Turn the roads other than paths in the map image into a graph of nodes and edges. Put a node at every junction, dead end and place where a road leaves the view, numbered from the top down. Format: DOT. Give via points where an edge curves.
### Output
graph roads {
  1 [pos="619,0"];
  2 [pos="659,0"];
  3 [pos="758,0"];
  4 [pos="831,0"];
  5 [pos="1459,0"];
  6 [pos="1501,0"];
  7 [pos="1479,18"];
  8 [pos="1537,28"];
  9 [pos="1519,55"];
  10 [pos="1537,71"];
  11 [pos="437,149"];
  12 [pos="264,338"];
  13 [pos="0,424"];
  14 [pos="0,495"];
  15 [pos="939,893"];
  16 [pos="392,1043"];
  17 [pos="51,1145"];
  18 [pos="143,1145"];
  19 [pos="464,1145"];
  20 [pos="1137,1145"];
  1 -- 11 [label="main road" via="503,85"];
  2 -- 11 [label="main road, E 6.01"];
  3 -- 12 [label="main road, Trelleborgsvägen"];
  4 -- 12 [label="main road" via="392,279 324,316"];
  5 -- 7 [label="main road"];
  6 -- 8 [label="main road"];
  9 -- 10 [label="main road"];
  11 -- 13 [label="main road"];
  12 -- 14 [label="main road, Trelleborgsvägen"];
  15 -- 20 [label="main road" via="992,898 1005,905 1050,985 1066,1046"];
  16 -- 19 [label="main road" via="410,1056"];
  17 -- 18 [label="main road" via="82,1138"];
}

********************

TASK DETAILS »
A precise copy of the whole listing is the expected answer.

RESULT OF THIS TASK »
Turn the roads other than paths in the map image into a graph of nodes and edges. Put a node at every junction, dead end and place where a road leaves the view, numbered from the top down. Format: DOT. Give via points where an edge curves.
### Output
graph roads {
  1 [pos="619,0"];
  2 [pos="659,0"];
  3 [pos="758,0"];
  4 [pos="831,0"];
  5 [pos="1459,0"];
  6 [pos="1501,0"];
  7 [pos="1479,18"];
  8 [pos="1537,28"];
  9 [pos="1519,55"];
  10 [pos="1537,71"];
  11 [pos="437,149"];
  12 [pos="264,338"];
  13 [pos="0,424"];
  14 [pos="0,495"];
  15 [pos="939,893"];
  16 [pos="392,1043"];
  17 [pos="51,1145"];
  18 [pos="143,1145"];
  19 [pos="464,1145"];
  20 [pos="1137,1145"];
  1 -- 11 [label="main road" via="503,85"];
  2 -- 11 [label="main road, E 6.01"];
  3 -- 12 [label="main road, Trelleborgsvägen"];
  4 -- 12 [label="main road" via="392,279 324,316"];
  5 -- 7 [label="main road"];
  6 -- 8 [label="main road"];
  9 -- 10 [label="main road"];
  11 -- 13 [label="main road"];
  12 -- 14 [label="main road, Trelleborgsvägen"];
  15 -- 20 [label="main road" via="992,898 1005,905 1050,985 1066,1046"];
  16 -- 19 [label="main road" via="410,1056"];
  17 -- 18 [label="main road" via="82,1138"];
}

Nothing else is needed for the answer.